«Quando si parla della cura in educazione mi viene in mente una parola: attenzione. Attenzione per grandi e piccole cose, attenzione soprattutto nell’osservare, nella capacità di valutare, di rendersi conto, di riuscire a “leggere” con adeguatezza i reali bisogni dei bambini o del bambino»[1].

La nostra scuola ha preso atto di quanto sia necessario promuovere l’attenzione mirata al soggetto dell’apprendimento, che lo integri in un tessuto di relazioni vivo e vitale, che gli permetta di mettere ordine nella propria esistenza, mantenendo quel calore di affetti che schiude la ricerca di identità ad un senso originale ed irripetibile.

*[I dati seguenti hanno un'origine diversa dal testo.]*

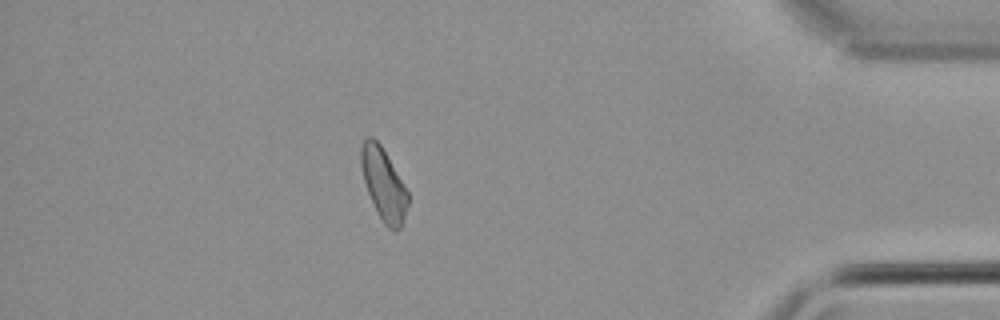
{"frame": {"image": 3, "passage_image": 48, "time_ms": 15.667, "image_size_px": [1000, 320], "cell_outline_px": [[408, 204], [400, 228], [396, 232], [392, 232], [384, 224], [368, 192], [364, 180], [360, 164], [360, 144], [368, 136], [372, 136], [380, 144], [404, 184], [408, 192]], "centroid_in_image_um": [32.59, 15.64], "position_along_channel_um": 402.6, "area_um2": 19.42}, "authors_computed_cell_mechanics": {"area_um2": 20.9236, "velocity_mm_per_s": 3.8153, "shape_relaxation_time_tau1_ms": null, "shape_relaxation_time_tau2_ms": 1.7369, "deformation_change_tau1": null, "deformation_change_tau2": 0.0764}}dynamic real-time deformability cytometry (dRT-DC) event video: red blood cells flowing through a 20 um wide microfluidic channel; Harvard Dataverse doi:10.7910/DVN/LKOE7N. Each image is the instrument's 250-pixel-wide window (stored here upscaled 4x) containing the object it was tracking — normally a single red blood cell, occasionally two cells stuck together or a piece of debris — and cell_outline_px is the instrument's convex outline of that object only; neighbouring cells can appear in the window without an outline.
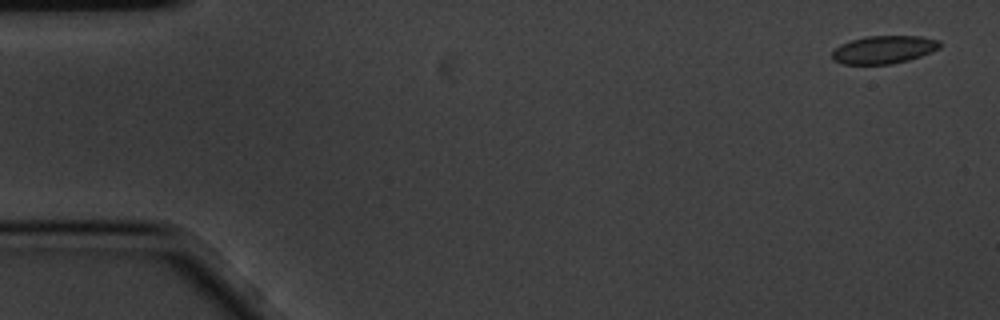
{"species": "common noctule bat (a hibernating species)", "species_latin": "Nyctalus noctula", "temperature_condition": "cold", "stored_images_in_passage": 5, "camera_frame_rate_fps": 3000, "um_per_image_px": 0.085, "animal": {"sex": "male", "body_mass_g": 20.1, "forearm_length_mm": 53.5}, "frame": {"image": 1, "passage_image": 1, "time_ms": 0.0, "image_size_px": [1000, 320], "cell_outline_px": [[940, 48], [920, 56], [908, 60], [892, 64], [844, 64], [832, 60], [832, 52], [840, 44], [852, 40], [868, 36], [920, 36], [940, 40]], "centroid_in_image_um": [75.12, 4.22], "position_along_channel_um": 9.9, "area_um2": 17.46}}
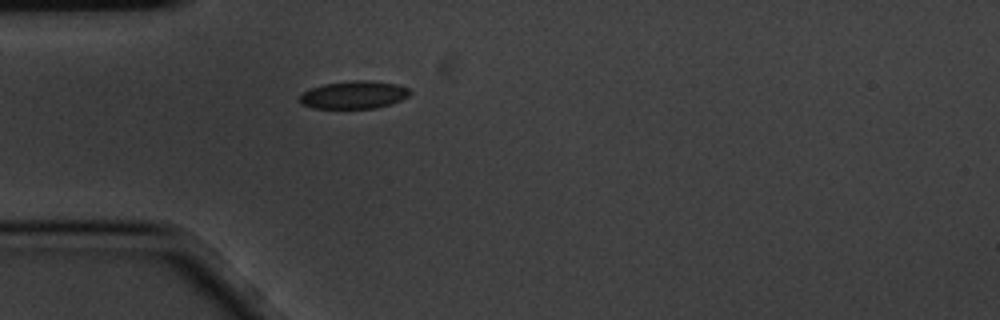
{"frame": {"image": 2, "passage_image": 5, "time_ms": 1.333, "image_size_px": [1000, 320], "cell_outline_px": [[412, 92], [408, 96], [392, 104], [376, 108], [312, 108], [300, 104], [300, 96], [304, 92], [312, 88], [324, 84], [352, 80], [372, 80], [396, 84], [408, 88]], "centroid_in_image_um": [30.1, 8.06], "position_along_channel_um": 54.9, "area_um2": 17.86}}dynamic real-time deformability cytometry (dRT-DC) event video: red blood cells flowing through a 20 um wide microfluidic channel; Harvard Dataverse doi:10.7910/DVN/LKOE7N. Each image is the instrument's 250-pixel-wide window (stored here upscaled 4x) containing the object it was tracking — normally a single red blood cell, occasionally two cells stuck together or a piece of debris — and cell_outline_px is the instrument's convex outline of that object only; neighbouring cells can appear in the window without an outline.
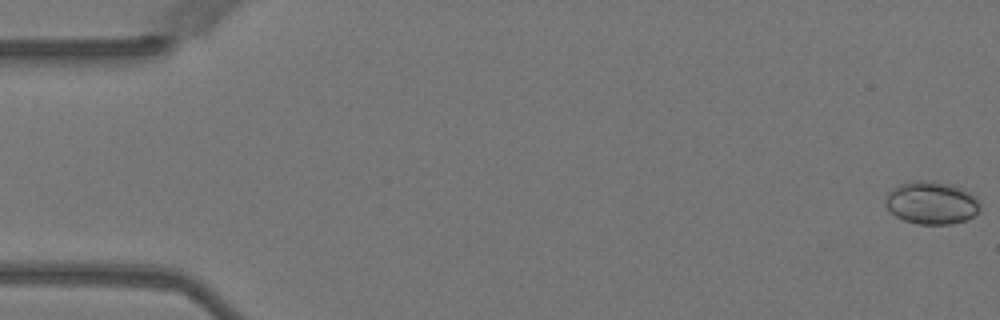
{"species": "Egyptian fruit bat (a non-hibernating species)", "species_latin": "Rousettus aegyptiacus", "temperature_condition": "warm", "stored_images_in_passage": 34, "camera_frame_rate_fps": 3000, "um_per_image_px": 0.085, "animal": {"sex": "female"}, "frame": {"image": 1, "passage_image": 1, "time_ms": 0.0, "image_size_px": [1000, 320], "cell_outline_px": [[980, 208], [972, 216], [964, 220], [952, 224], [920, 224], [904, 220], [896, 216], [884, 204], [884, 200], [888, 192], [892, 188], [900, 184], [912, 180], [924, 180], [952, 184], [968, 192], [980, 204]], "centroid_in_image_um": [79.12, 17.23], "position_along_channel_um": 5.9, "area_um2": 23.35}}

Andrea Canevaro definisce questo approccio educativo come il “saper covare il caos”, ritenendo che chi educa debba saper attendere che un tepore diffuso faccia schiudere la situazione stessa: un educatore dovrà avere la leggerezza che non “rompe l’uovo”, ma anche garantire quella copertura che permette all’uovo di vivere nel calore[2].

 


[1] LUIGINA MORTARI, La pratica dell’aver cura, Bruno Mondadori, Milano 2006, p. 50.

[2] Cfr. ANDREA CANEVARO, La formazione dell’educatore professionale, La Nuova Italica Scientifica, Roma 1993.